--- Texte fourni ---

Il avait quitté Bagdad dans l'espoir de faire ses études d'odontologie loin des bombardements. En 2006, alors qu'il posait les pieds hors d'Irak, Wissan était loin de s'imaginer que sa destination, Donetsk, dans l'Est de l'Ukraine, serait elle aussi en proie huit ans plus tard à un conflit meurtrier.

"J'ai voulu déménager à Donetsk car il y avait la guerre en Irak. Pour étudier. Ca bombardait à Bagdad en 2006. C'était très dur", explique Wissam Fawzi, 29 ans, dans les locaux de l'Université de médecine de Donetsk.

"J'avais des connaissances à Donetsk qui m'ont dit que la ville était jolie, que les gens étaient sympas", ajoute-t-il dans un russe parfait.

Mais aujourd'hui, un conflit meurtrier entre rebelles prorusses et forces loyalistes ukrainiennes, qui a fait plus de 4.300 morts en près de huit mois selon l'ONU, fait rage dans la région de cette "jolie" ville "sympa", devenue un des bastions de la République populaire autoproclamée de Donetsk (DNR).

--- Données enregistrées ---

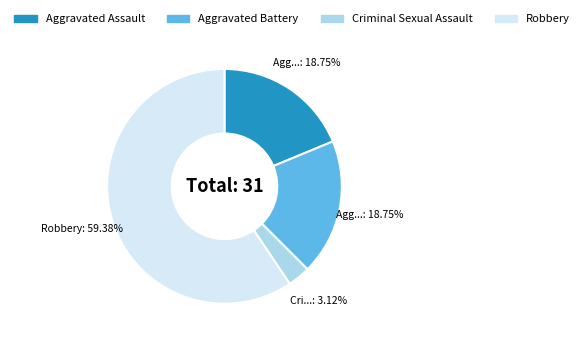

Count the number of slices in the pie.

4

---

**Exercices:**
• A. Selon le texte fourni, en quelle année l'étudiant a-t-il quitté l'Irak ?
• B. D'après le texte fourni, pourquoi l'étudiant irakien a-t-il choisi de s'installer à Donetsk ? Répondez en une à trois phrases.
Les données n'ont aucun rôle dans cet exercice.

**Réponses attendues:**
• A. En 2006.

• B. Il voulait faire ses études d'odontologie loin de la guerre en Irak et des bombardements qui frappaient Bagdad en 2006. Des connaissances à Donetsk lui avaient décrit la ville comme jolie et ses habitants comme sympathiques.